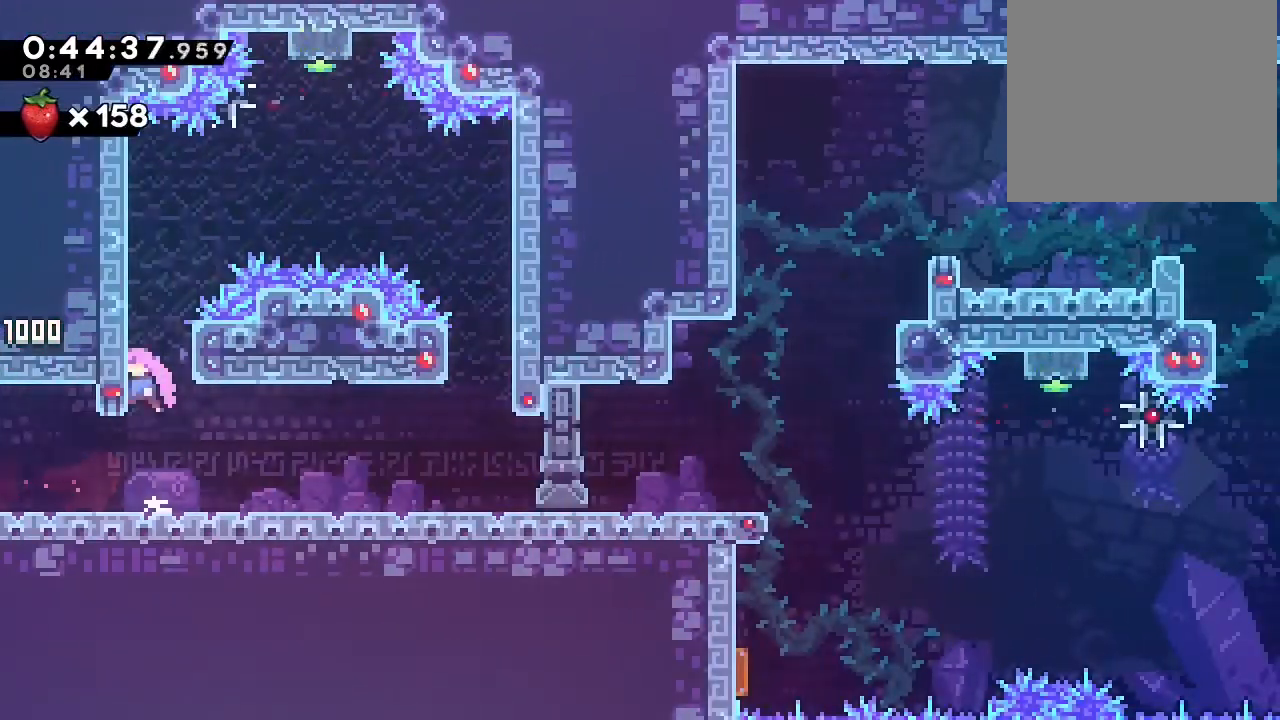
{"dt_ms": 500, "buttons": ["B", "DPAD_RIGHT"], "left_stick": "center", "right_stick": "center", "events": [[50, "A", "down"], [233, "A", "up"], [233, "B", "up"], [300, "DPAD_UP", "up"], [317, "DPAD_RIGHT", "down"], [333, "B", "down"]]}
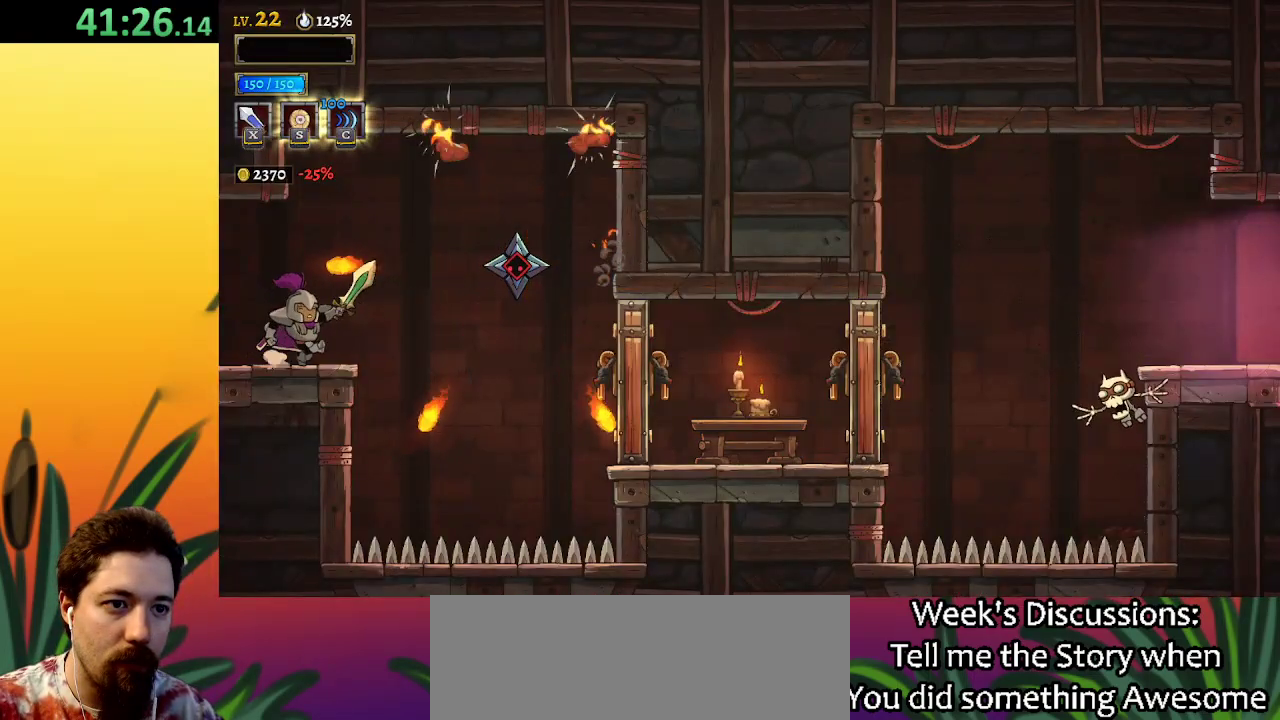
Gameplay with keyboard; each line is a JSON object with the keys held at the frame after it. "events" lists presses ("down") and releases ("up") of "a", "c", "d", "down", "left", "right", "s", "up", "x" and "z" between this image and that frame as [ms after this image, input, new state], when the widget could be followed in between. No other keys are recorded. Mouse input is not recorded.
{"keys": ["d", "right", "x"], "events": [[367, "d", "down"], [417, "x", "down"]]}
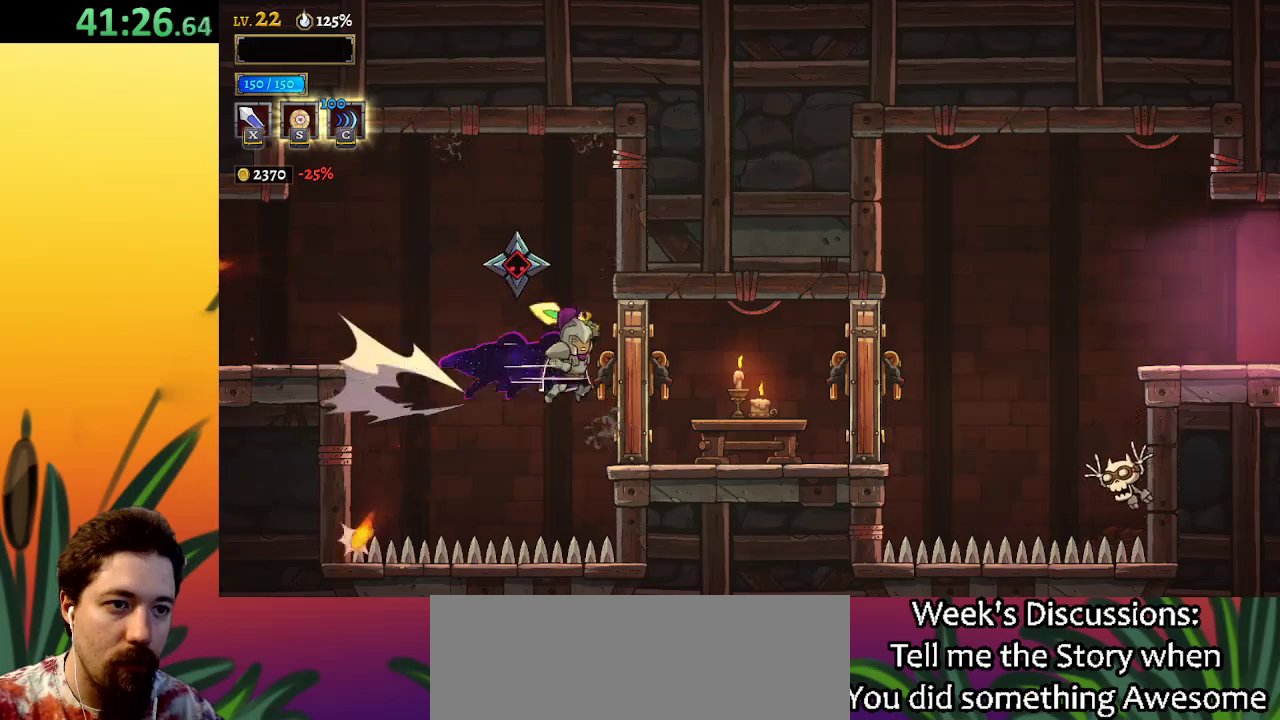
{"keys": [], "events": [[200, "d", "up"], [233, "x", "up"], [383, "right", "up"]]}
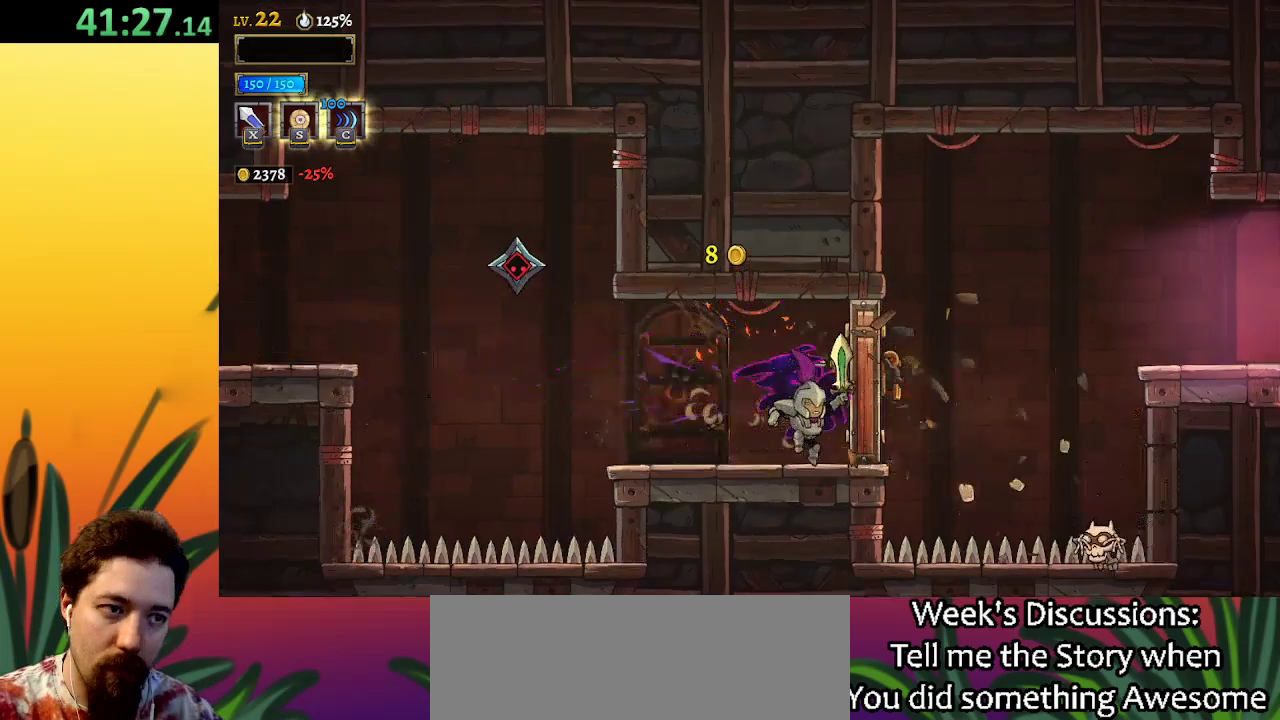
{"keys": ["right"], "events": [[167, "x", "down"], [250, "x", "up"], [300, "right", "down"]]}
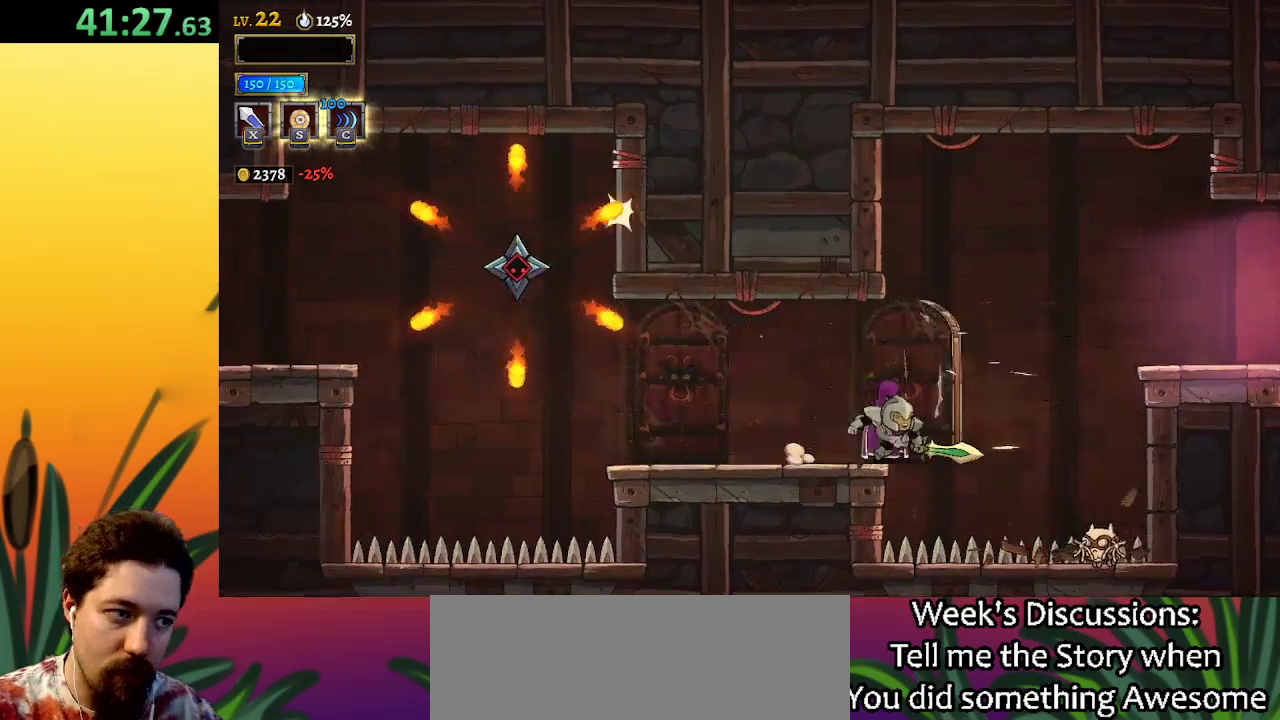
{"keys": ["d", "right"], "events": [[33, "z", "down"], [217, "d", "down"], [267, "z", "up"]]}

=-=-=

Exercise prompt: Copy every line of the listing where the word "down" appears.

Expected answer:
{"dt_ms": 500, "buttons": ["B", "DPAD_RIGHT"], "left_stick": "center", "right_stick": "center", "events": [[50, "A", "down"], [233, "A", "up"], [233, "B", "up"], [300, "DPAD_UP", "up"], [317, "DPAD_RIGHT", "down"], [333, "B", "down"]]}
Gameplay with keyboard; each line is a JSON object with the keys held at the frame after it. "events" lists presses ("down") and releases ("up") of "a", "c", "d", "down", "left", "right", "s", "up", "x" and "z" between this image and that frame as [ms after this image, input, new state], when the widget could be followed in between. No other keys are recorded. Mouse input is not recorded.
{"keys": ["d", "right", "x"], "events": [[367, "d", "down"], [417, "x", "down"]]}
{"keys": ["right"], "events": [[167, "x", "down"], [250, "x", "up"], [300, "right", "down"]]}
{"keys": ["d", "right"], "events": [[33, "z", "down"], [217, "d", "down"], [267, "z", "up"]]}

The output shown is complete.